Responding to the recent statement in Abuja by the Federal Government through the Minister of Information and Orientation, Mr. Labaran Maku to the effect that the nation’s economy would collapse if the deregulation of the downstream sector was not implemented, he said, “I volcanically disagree with the Federal Government.”
His words, “I make bold to say that it is the prohibitive cost of governance that would eventually truncate the Nigerian economy, rather than its petroleum subsidy regime.
“I am yet to come to terms with the prohibitive cost of running both the Federal Government and the National Assembly and if I may ask, why is a Nigerian Senator earning as much as N15million per month
“Or better still, why should a member of the Nigerian lower house earn as much as N12million per month in terms of salaries and allowances, outside their constituency allowances”, he asserted.
Ikimi said, “The numerous senseless overseas trips by the President with huge government delegations often transcend into billions of naira in terms of estacode and otherwise.

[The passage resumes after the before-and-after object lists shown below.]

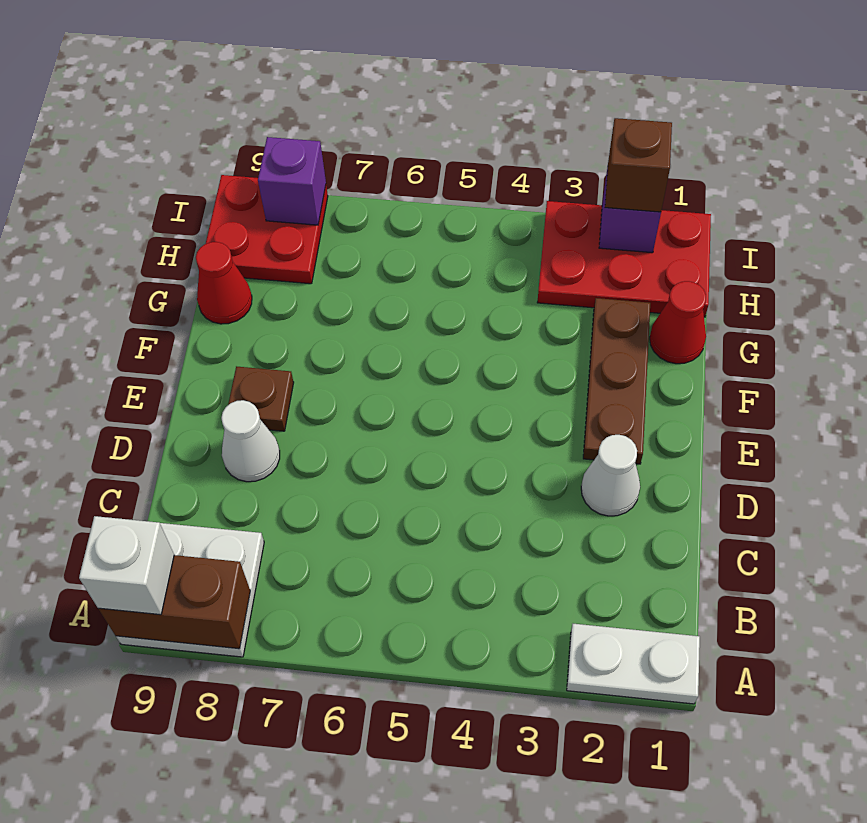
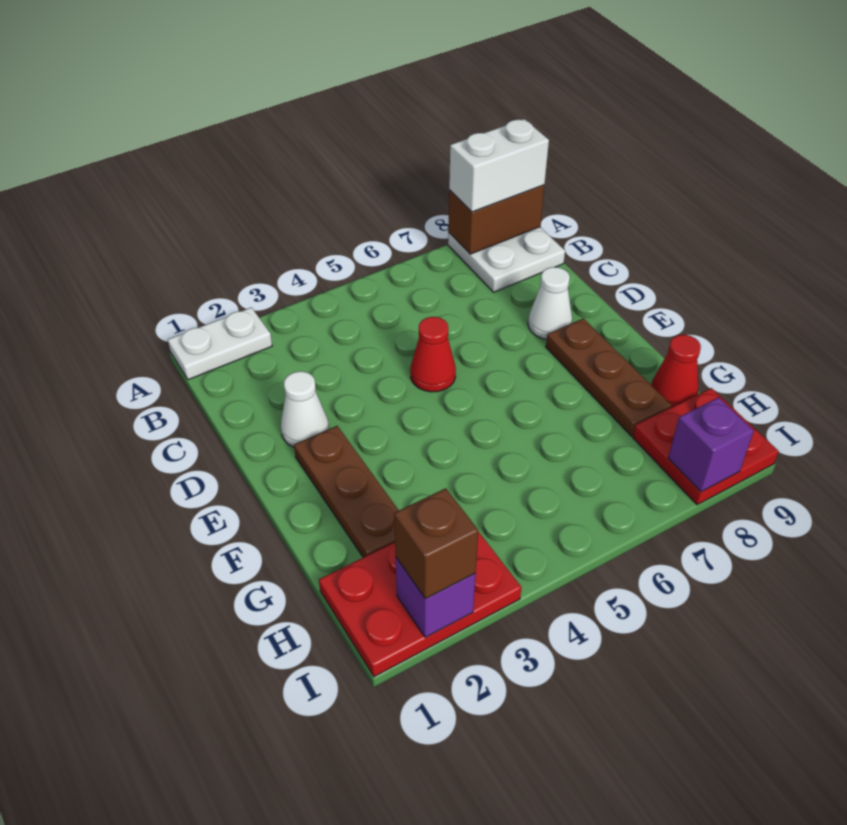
white brick A9 level 3 -> white brick A8:A9 level 3
brown plate E8 level 1 -> brown plate E8:G8 level 1
red cone G1 level 1 -> red cone D5 level 1

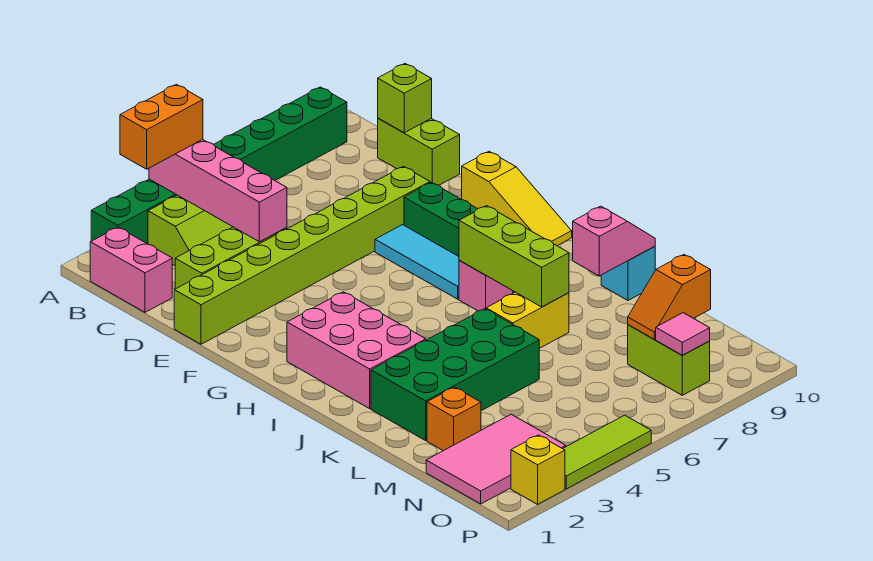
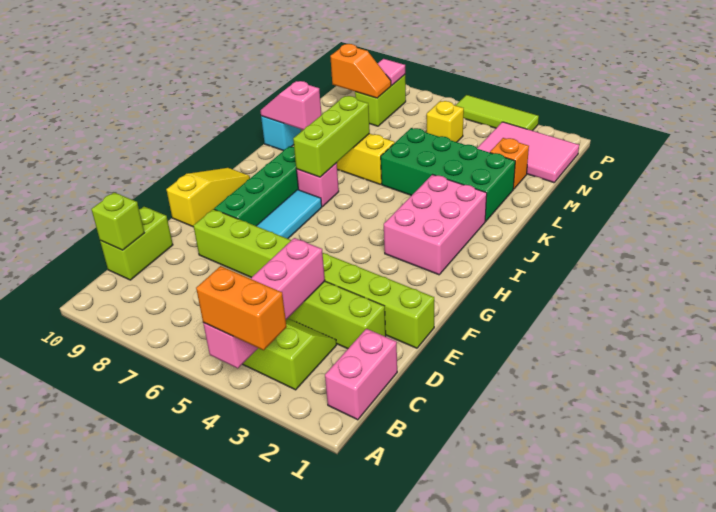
green brick A2:A9 level 1 -> none
yellow brick P2 level 1 -> yellow brick N5 level 1

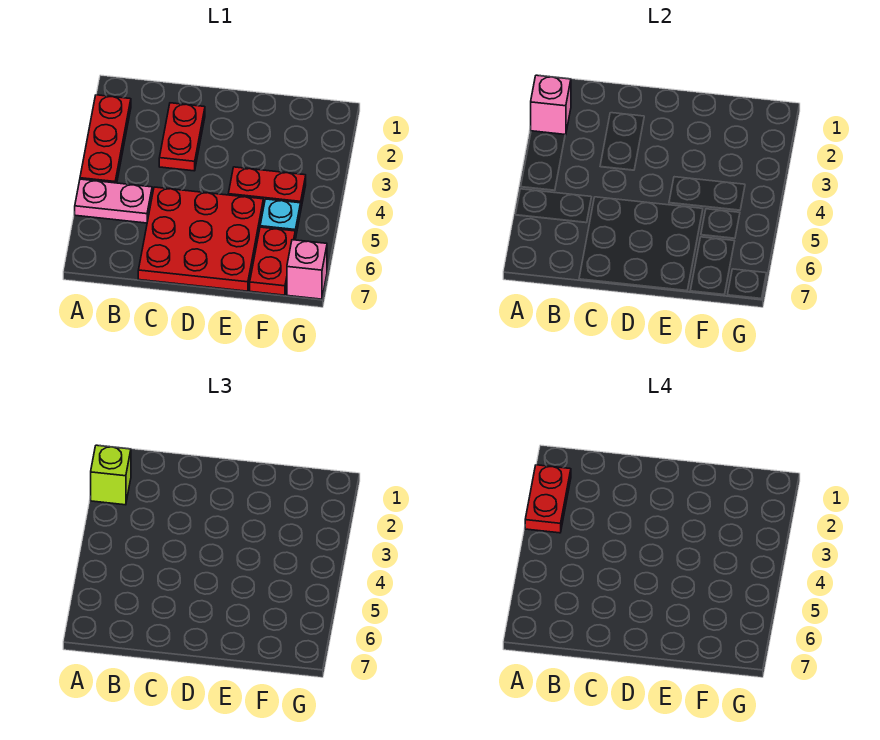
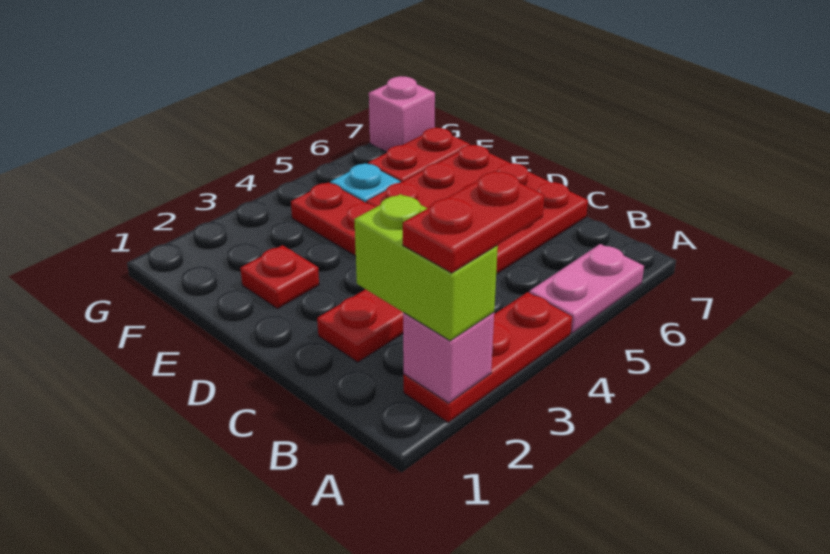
lime brick A2 level 3 -> lime brick A2:B2 level 3
pink plate A5:B5 level 1 -> pink plate A5:A6 level 1
none -> red plate E2 level 1

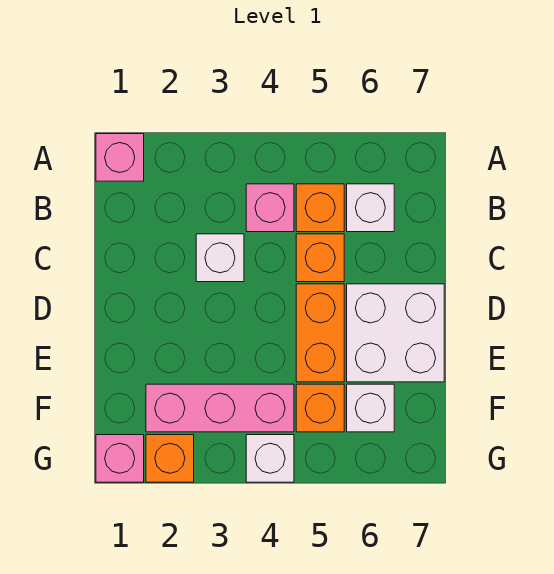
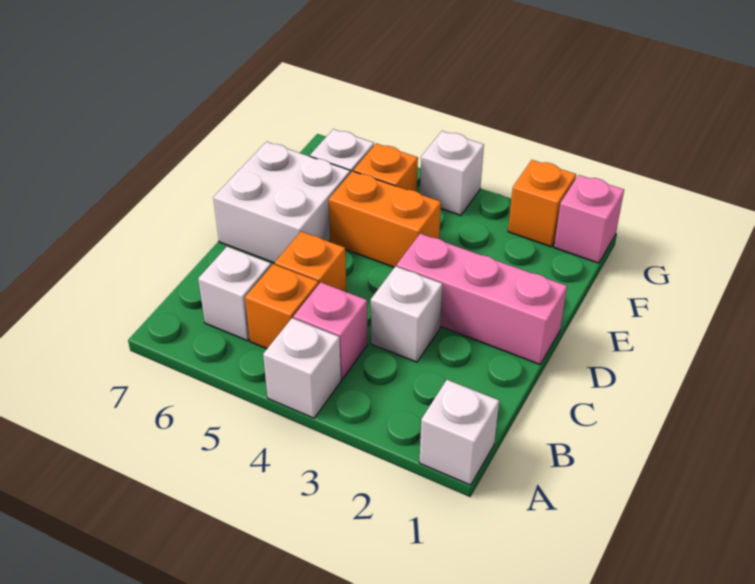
pink brick A1 level 1 -> white brick A1 level 1
none -> white brick A4 level 1
orange brick D5:E5 level 1 -> orange brick E4:E5 level 1
pink brick F2:F4 level 1 -> pink brick D1:D3 level 1

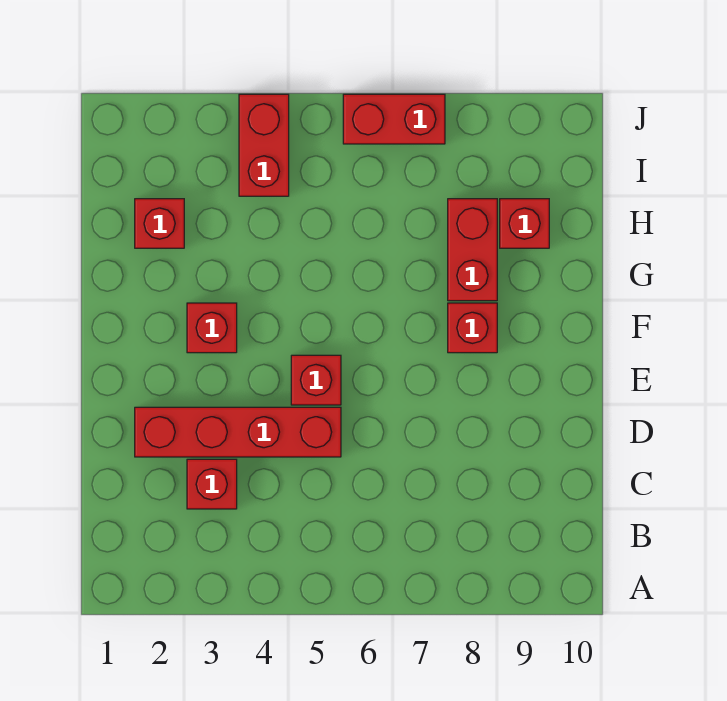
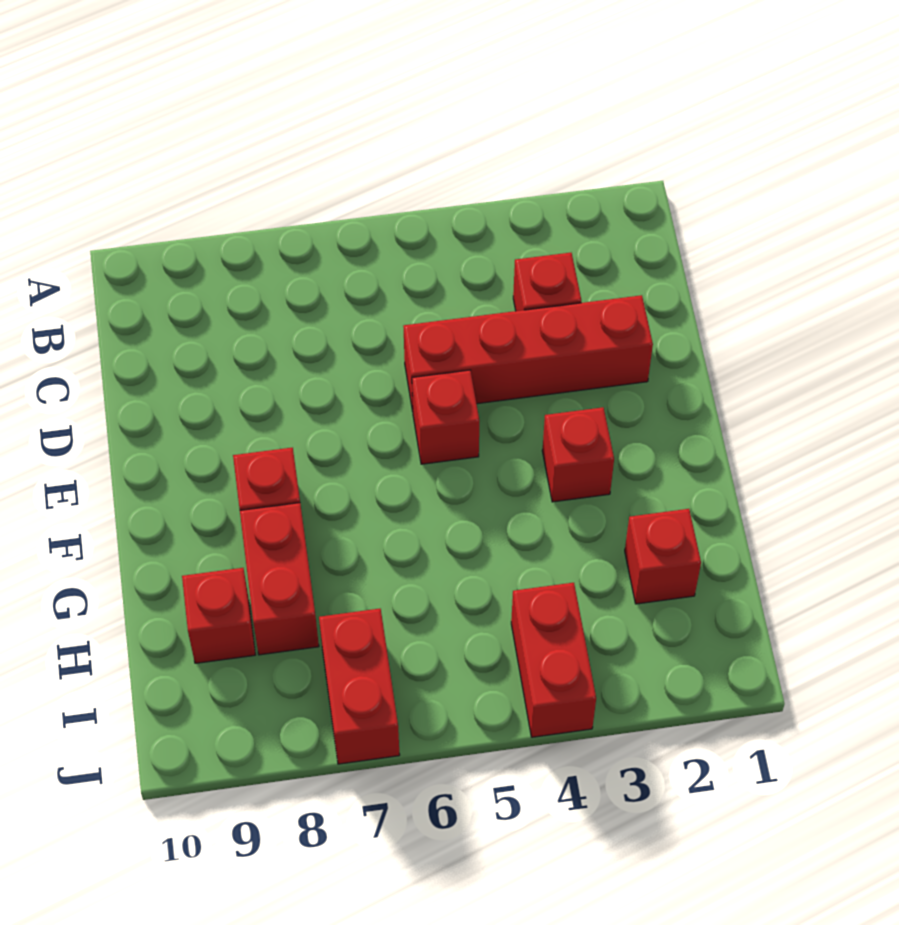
red brick J6:J7 level 1 -> red brick I7:J7 level 1

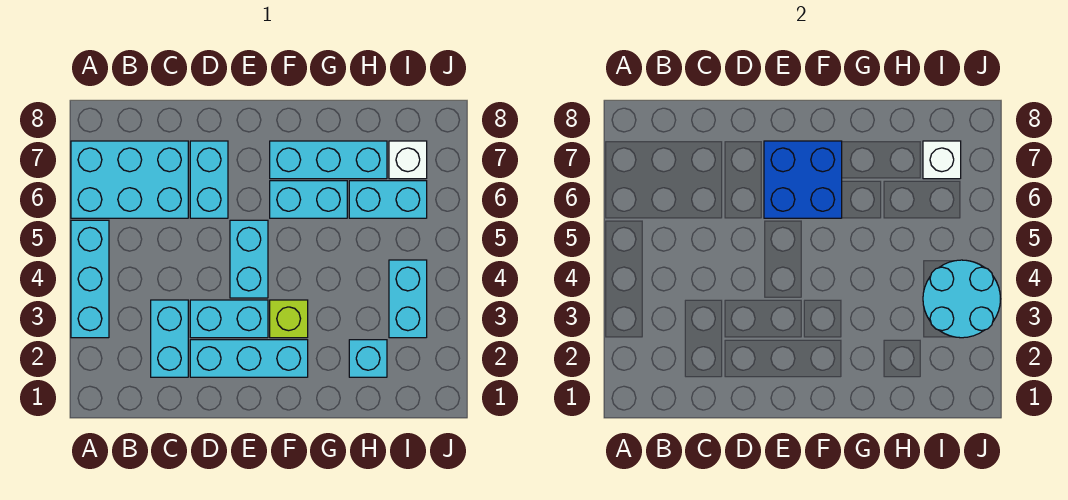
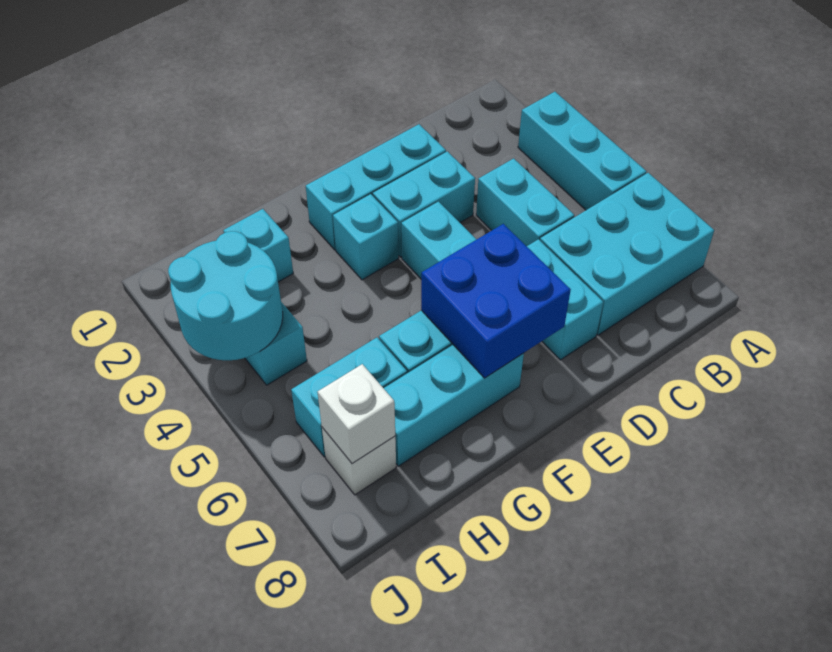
cyan brick C2:C3 level 1 -> cyan brick C4:C5 level 1
lime brick F3 level 1 -> cyan brick F3 level 1

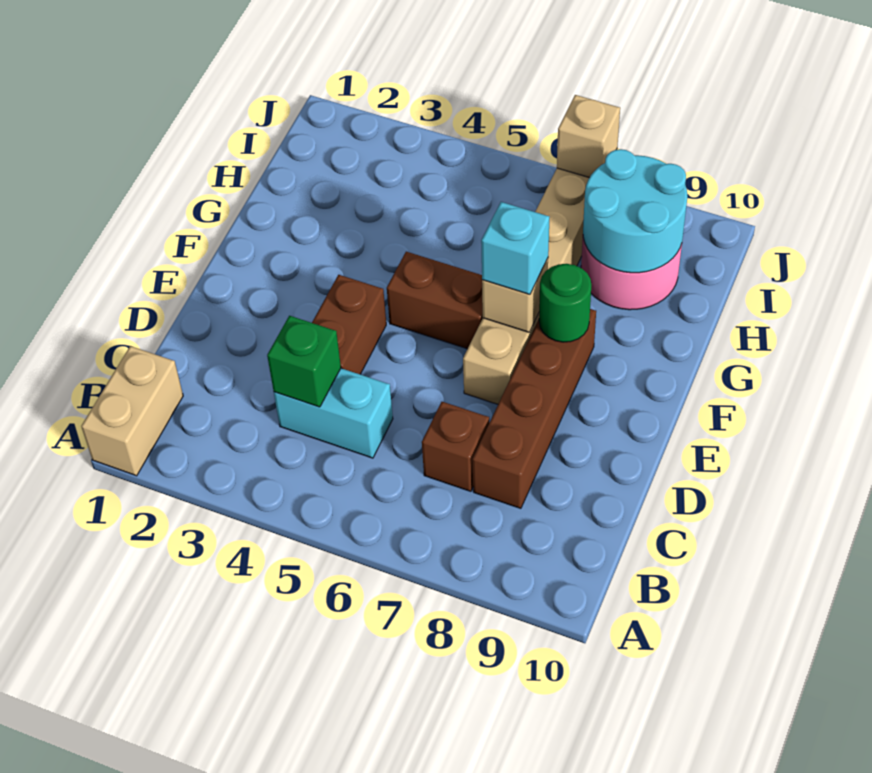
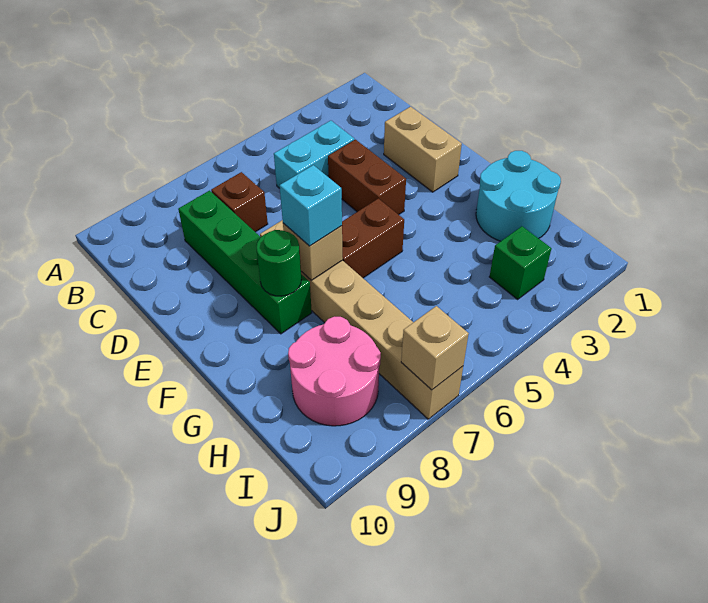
tan brick A1:B1 level 1 -> tan brick D2:E2 level 1
green brick C4 level 2 -> green brick I3 level 1
brown brick C8:F8 level 1 -> green brick C8:F8 level 1
cyan round brick H8:I9 level 2 -> cyan round brick G1:H2 level 1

Why on earth is the Federal Government bent on hiking the pump price of petrol when, as a matter of fact , an Abuja High Court has since declared illegal the deregulation of the down- stream sector.”
“In order words, why is the Federal Government still trying to market or promote an illegal policy to Nigerians in the face of the above court verdict, which it is yet to appeal against.
“The above, no doubt, is provocative and Nigerians would resist same. I, therefore, call on the Federal Government to reduce its cost of governance by half, while the jumbo salaries and allowances should be jettisoned in the interest of our ailing economy,” he added.